Он приходил каждый день, но в разное время — когда утром, когда днем, когда в сумерках, и Стася, никому в этом не признаваясь, ждала его, ничего не могла делать. Бродила по комнатам, боясь отлучиться из дома, наигрывала неумелыми пальцами оброненные Чоном мелодии на пианино, перебирала свои старые платья и даже барахло Марианны, хранящееся у той со времен ее оперной карьеры, пытаясь как-то по-особенному нарядиться, и однажды, когда ей пришла телеграмма из Петрозаводска с одним словом «Приезжай», порвала ее в мелкие клочья.
…Марианна знала, от кого телеграмма, а Стефан, сколько ни добивался от Стаси признания, к кому она уезжает последние три года с Ленинградского вокзала, не добился от нее ничего вразумительного.
Телеграмму получил он и, вручая ее Стасе, заметил:
— Значит, ты ездишь вовсе не в Питер, а в Петрозаводск?
— Тш-ш! — сказала ему Стася. — Я никуда сейчас не еду.
Марианна же осторожно посоветовала Стасе:
— Поезжай.
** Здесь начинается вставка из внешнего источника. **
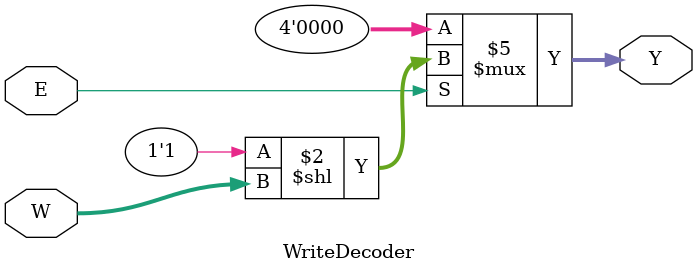
<source format=v>
/*
R. Antonio Orozco
5/26/2014
Homework6-Part5
Refrence: R. Gutmann, TCES 330, Spring 2011
This module implements the write decoder for the register file
*/
module WriteDecoder( W, E, Y );
  parameter N = 2;
  localparam M = 2**N; //N^2
  input [N-1:0] W;      // the input address to write to
  input E;              // enable writable
  output reg [M-1:0] Y = 0; //	The output register to write to
  
  always @(W, E) begin
    if ( E ) begin
      Y = 1'b1 << W;  // shift a '1' into position
    end
    else begin
      Y = 0;
    end
  end  // always
endmodule

</source>
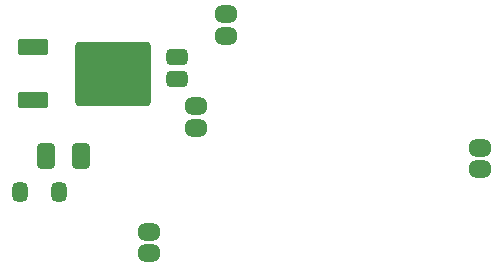
<source format=gbr>
%TF.GenerationSoftware,KiCad,Pcbnew,7.0.7-7.0.7~ubuntu22.04.1*%
%TF.CreationDate,2023-09-19T15:28:46+02:00*%
%TF.ProjectId,kicad103,6b696361-6431-4303-932e-6b696361645f,rev?*%
%TF.SameCoordinates,Original*%
%TF.FileFunction,Paste,Bot*%
%TF.FilePolarity,Positive*%
%FSLAX46Y46*%
G04 Gerber Fmt 4.6, Leading zero omitted, Abs format (unit mm)*
G04 Created by KiCad (PCBNEW 7.0.7-7.0.7~ubuntu22.04.1) date 2023-09-19 15:28:46*
%MOMM*%
%LPD*%
G01*
G04 APERTURE LIST*
G04 Aperture macros list*
%AMRoundRect*
0 Rectangle with rounded corners*
0 $1 Rounding radius*
0 $2 $3 $4 $5 $6 $7 $8 $9 X,Y pos of 4 corners*
0 Add a 4 corners polygon primitive as box body*
4,1,4,$2,$3,$4,$5,$6,$7,$8,$9,$2,$3,0*
0 Add four circle primitives for the rounded corners*
1,1,$1+$1,$2,$3*
1,1,$1+$1,$4,$5*
1,1,$1+$1,$6,$7*
1,1,$1+$1,$8,$9*
0 Add four rect primitives between the rounded corners*
20,1,$1+$1,$2,$3,$4,$5,0*
20,1,$1+$1,$4,$5,$6,$7,0*
20,1,$1+$1,$6,$7,$8,$9,0*
20,1,$1+$1,$8,$9,$2,$3,0*%
G04 Aperture macros list end*
%ADD10RoundRect,0.460250X0.453750X-0.262500X0.453750X0.262500X-0.453750X0.262500X-0.453750X-0.262500X0*%
%ADD11RoundRect,0.460250X-0.453750X0.262500X-0.453750X-0.262500X0.453750X-0.262500X0.453750X0.262500X0*%
%ADD12RoundRect,0.460000X-0.479500X0.250000X-0.479500X-0.250000X0.479500X-0.250000X0.479500X0.250000X0*%
%ADD13RoundRect,0.210000X-1.061000X0.500000X-1.061000X-0.500000X1.061000X-0.500000X1.061000X0.500000X0*%
%ADD14RoundRect,0.249000X-2.934500X2.450000X-2.934500X-2.450000X2.934500X-2.450000X2.934500X2.450000X0*%
%ADD15RoundRect,0.461500X-0.325000X-0.656500X0.325000X-0.656500X0.325000X0.656500X-0.325000X0.656500X0*%
%ADD16RoundRect,0.434000X0.225000X0.378000X-0.225000X0.378000X-0.225000X-0.378000X0.225000X-0.378000X0*%
G04 APERTURE END LIST*
D10*
%TO.C,R1*%
X68000000Y-79000000D03*
X68000000Y-77175000D03*
%TD*%
%TO.C,R5*%
X96100000Y-71912500D03*
X96100000Y-70087500D03*
%TD*%
D11*
%TO.C,R4*%
X72000000Y-66575000D03*
X72000000Y-68400000D03*
%TD*%
D12*
%TO.C,C2*%
X70400000Y-62400000D03*
X70400000Y-64300000D03*
%TD*%
D11*
%TO.C,R2*%
X74600000Y-58787500D03*
X74600000Y-60612500D03*
%TD*%
D13*
%TO.C,IC1*%
X58200000Y-66080000D03*
X58200000Y-61520000D03*
D14*
X65000000Y-63800000D03*
%TD*%
D15*
%TO.C,C1*%
X59350000Y-70800000D03*
X62300000Y-70800000D03*
%TD*%
D16*
%TO.C,D1*%
X60400000Y-73800000D03*
X57100000Y-73800000D03*
%TD*%
M02*

</source>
Тебе сейчас очень нужен совет…
Стася, стиснув зубы, отмалчивалась.
Она буквально считала минуты до появления Чона.
Она знала, что он обязательно явится, и это наполняло ее необыкновенным восторгом, — и вместе с тем чистое ощущение счастья подтачивала какая-то глубокая тревога.
Во-первых, рано или поздно приедет отец, и неизвестно, как он воспримет Чона.
Во-вторых, от коллеги Николая Витольдовича, уже вернувшегося из Бостона, она узнала, что у отца там случился сердечный приступ, а Стася помнила, что ее дедушка умер от инфаркта.
В-третьих, самое главное, она не могла понять, любит ли ее Чон, как она любит его… Об этом ей страшно было думать. Конечно, любит, думала она, чувствуя его ласкающий взгляд на себе; но не так, как она, проносилось у Стаси в голове, когда она замечала, что Чон погружен в какую-то свою думу и не слышит обращенных к нему слов. Где он в такие минуты путешествует душой, в каких пределах витает? И есть ли там она?..
О, он-то был в каждом трепете ее сердца, в каждом вздохе. Только ночью Чон отпускал ее. Он так ни разу и не приснился Стасе.
Как-то Стася попросила Марианну погадать ей на Чона.
В этот день он приходил с утра, побыл часа три, собрал метлой в саду опавшие листья, сгреб их в кучу и сжег, — они со Стасей, обнявшись, долго смотрели, как горела листва.
Чон, наконец, ушел, а Стася отправилась к Марианне, которая в тот день еще не показывалась у них — у нее побаливало горло, и она все утро делала себе ингаляции.
Марианна лежала на продавленном диване, обложившись старыми «Огоньками».
Стася присела на край дивана и стала рассматривать снимок на целом иконостасе фотографий и портретов.